Madrigal v. Holder, 716 F.3d 499, 503 (9th Cir. 2013) (citations and internal
quotation marks omitted).
1. Substantial evidence supports the Board’s denial of asylum based on
past persecution. To prove past persecution, a petitioner must establish that: “(1)
[her] treatment rises to the level of persecution; (2) the persecution was on account
of one or more protected grounds; and (3) the persecution was committed by the
government, or by forces that the government was unable or unwilling to control.”
2 Bringas-Rodriguez v. Sessions, 850 F.3d 1051, 1062 (9th Cir. 2017) (en banc).
Ibarra’s claim failed on the third prong. Although there was testimony that
individual police officers were involved in actions directed toward harming
Ibarra’s brothers, the evidence was not sufficient to compel a finding of
government involvement. Nor did the evidence compel a finding that the
government was unwilling or unable to control nongovernmental forces. Police
arrested the killer of Ibarra’s brother, and took reports documenting many of
Ibarra’s complaints. Any purported failure to investigate was due to Ibarra’s and
her family’s inability to provide detailed information. See Nahrvani v. Gonzales,
399 F.3d 1148, 1154 (9th Cir. 2005) (holding that petitioner failed to establish
government inability or unwillingness to control nongovernmental forces where
petitioner admitted that he failed to provide identifying and specific information to
the police).
2. Substantial evidence also supports the Board’s conclusion that Ibarra
lacked an objective, well-founded fear of future persecution. “To demonstrate a
well-founded fear of future persecution, the alien must establish that her fear is
both subjectively genuine and objectively reasonable.” Lolong v. Gonzales, 484
F.3d 1173, 1178 (9th Cir. 2007) (citation omitted). “The objective component is
more demanding and ‘requires credible, direct, and specific evidence,’ that the
3 petitioner faces an individualized risk of persecution or that there is a pattern or
practice of persecution against similarly situated individuals.” Id. at 1178-79
(citations omitted).
As Ibarra alleged only one threat directed against her communicated through
a third party, the record does not compel a finding that Ibarra made an adequate
showing of a specific, individualized risk. See Hoxha v. Ashcroft, 319 F.3d 1179,
1182 (9th Cir. 2003) (explaining that unfulfilled threats generally “constitute
harassment rather than persecution”).
Nor did Ibarra establish a pattern or practice against similarly situated
individuals, especially when her family members continue to live in the country
without incident. See Kumar v. Gonzales, 444 F.3d 1043, 1055 (9th Cir. 2006), as
amended (“An applicant’s claim of persecution upon return is weakened, even
undercut, when similarly-situated family members continue to live in the country
without incident.”) (citation and alteration omitted).

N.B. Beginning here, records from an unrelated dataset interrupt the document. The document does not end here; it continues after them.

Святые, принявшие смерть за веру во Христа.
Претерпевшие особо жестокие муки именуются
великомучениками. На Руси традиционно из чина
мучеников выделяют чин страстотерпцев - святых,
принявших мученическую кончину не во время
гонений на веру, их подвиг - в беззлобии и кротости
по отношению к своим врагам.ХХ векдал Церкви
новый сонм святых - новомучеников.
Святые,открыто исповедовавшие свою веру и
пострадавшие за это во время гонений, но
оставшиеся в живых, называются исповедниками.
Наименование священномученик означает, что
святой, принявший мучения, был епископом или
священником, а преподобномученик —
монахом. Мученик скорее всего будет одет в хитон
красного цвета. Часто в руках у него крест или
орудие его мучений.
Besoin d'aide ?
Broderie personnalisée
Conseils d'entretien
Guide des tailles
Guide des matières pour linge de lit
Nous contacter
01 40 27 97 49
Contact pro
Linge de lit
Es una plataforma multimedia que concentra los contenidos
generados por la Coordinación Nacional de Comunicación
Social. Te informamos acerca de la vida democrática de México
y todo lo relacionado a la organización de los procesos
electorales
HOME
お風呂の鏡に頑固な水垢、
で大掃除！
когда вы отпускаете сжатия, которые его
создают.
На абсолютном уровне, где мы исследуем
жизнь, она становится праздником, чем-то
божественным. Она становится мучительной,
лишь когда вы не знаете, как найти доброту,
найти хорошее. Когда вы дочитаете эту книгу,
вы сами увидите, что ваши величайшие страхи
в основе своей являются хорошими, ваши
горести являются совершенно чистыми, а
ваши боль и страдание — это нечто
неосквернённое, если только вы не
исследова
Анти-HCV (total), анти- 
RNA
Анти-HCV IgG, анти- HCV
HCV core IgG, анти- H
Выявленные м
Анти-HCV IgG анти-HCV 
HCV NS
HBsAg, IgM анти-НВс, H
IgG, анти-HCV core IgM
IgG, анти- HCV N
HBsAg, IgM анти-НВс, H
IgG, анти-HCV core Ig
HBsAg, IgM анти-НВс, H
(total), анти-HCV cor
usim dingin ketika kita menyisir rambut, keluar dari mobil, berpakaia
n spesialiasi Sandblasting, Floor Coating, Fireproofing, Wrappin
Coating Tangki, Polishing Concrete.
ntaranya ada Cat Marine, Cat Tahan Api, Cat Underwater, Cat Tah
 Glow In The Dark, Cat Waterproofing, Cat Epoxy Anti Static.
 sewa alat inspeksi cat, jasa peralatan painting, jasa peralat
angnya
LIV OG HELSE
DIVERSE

3. We lack jurisdiction to hear Ibarra’s withholding of removal claim,
because Ibarra failed to present this issue to the Board. See Olivas-Motta v.
Whitaker, 910 F.3d 1271, 1279-80 (9th Cir. 2018). No remand is required to
address the effect of our recent decision in Barajas-Romero v. Lynch, 846 F.3d 351
4 (9th Cir. 2017), because that decision merely reiterated the longstanding
withholding of removal standard. See id. at 358.
DISMISSED IN PART and DENIED IN PART.